Similar to several acquisitions, spin offs and partnerships that we have witnessed in the chemical space in the last two years, it is quite understandable that the discussion around a possible Dow-DuPont merger and the subsequent spin-off of separate business entities is happening right now. The need of the hour for chemical companies is to have focused businesses and not exactly to be a larger entity. Both companies have been insulating their specialty markets from exposure in commodities by offloading commodity assets as recently as this year.
Coming back to the merger, the cost advantages that can be achieved in the agro business will be significant for the combined entity. Moreover, it will also be beneficial to use the strong feedstock operations of Dow and the specialty focus of both companies in such a low oil price scenario. Having said that, the synergies that the entities can immediately tap across the specialty portfolios of the companies are not as much as expected. The combined agro entity will surely become a formidable competition to the likes of companies like Monsanto, but the business and product overlap across their specialty businesses are very few.

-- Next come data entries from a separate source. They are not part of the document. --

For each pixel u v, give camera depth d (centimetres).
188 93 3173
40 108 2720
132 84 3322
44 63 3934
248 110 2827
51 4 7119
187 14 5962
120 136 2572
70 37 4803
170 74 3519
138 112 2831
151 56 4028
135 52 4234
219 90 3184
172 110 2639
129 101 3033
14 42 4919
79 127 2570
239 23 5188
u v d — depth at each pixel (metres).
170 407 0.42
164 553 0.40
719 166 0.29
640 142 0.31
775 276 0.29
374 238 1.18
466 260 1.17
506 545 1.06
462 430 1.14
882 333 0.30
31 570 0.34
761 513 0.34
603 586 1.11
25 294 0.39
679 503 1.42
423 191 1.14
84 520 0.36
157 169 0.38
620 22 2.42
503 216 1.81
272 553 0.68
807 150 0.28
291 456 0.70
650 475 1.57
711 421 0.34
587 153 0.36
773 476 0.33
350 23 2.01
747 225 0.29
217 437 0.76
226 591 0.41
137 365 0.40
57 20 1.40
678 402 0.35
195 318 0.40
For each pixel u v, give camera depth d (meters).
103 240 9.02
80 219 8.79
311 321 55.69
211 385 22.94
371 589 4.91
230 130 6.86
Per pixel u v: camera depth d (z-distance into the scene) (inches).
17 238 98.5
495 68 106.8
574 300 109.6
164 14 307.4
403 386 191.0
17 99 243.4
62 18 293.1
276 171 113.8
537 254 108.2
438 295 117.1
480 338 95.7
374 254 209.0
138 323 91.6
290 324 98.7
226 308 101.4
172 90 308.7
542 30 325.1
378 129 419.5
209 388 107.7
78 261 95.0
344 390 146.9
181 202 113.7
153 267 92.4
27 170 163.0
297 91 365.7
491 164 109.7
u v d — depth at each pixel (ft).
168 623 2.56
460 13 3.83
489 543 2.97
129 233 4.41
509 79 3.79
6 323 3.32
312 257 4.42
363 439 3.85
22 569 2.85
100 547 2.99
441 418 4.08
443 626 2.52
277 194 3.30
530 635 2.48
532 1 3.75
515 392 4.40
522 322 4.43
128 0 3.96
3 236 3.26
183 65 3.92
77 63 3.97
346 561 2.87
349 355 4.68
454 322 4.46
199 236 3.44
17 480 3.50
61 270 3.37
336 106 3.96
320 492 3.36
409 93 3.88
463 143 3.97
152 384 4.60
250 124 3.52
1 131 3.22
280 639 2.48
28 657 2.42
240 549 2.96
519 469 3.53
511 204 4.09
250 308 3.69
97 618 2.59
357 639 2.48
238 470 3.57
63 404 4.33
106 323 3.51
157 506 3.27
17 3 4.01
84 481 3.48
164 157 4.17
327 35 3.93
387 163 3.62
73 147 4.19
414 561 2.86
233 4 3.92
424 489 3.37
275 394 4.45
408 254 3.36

For instance, electronic and display materials is an area where the companies can potentially experience cost benefits and increased market penetration, while other markets such as safety, where Dow is not active, will not see much change.
Similarly, at present both companies focus on areas such as polymers, elastomers, composites and photovoltaic materials, which can prove to be a game changer in those industries. As of now, Frost & Sullivan expects the merger will face regulatory hurdles across different regions as both companies have a huge global footprint. However, if the merger does go through, it is going to be a big challenge for the non-agro business entities to unlock synergistic value in the short term due to the mere size of the companies themselves and the number of varied industries they focus on.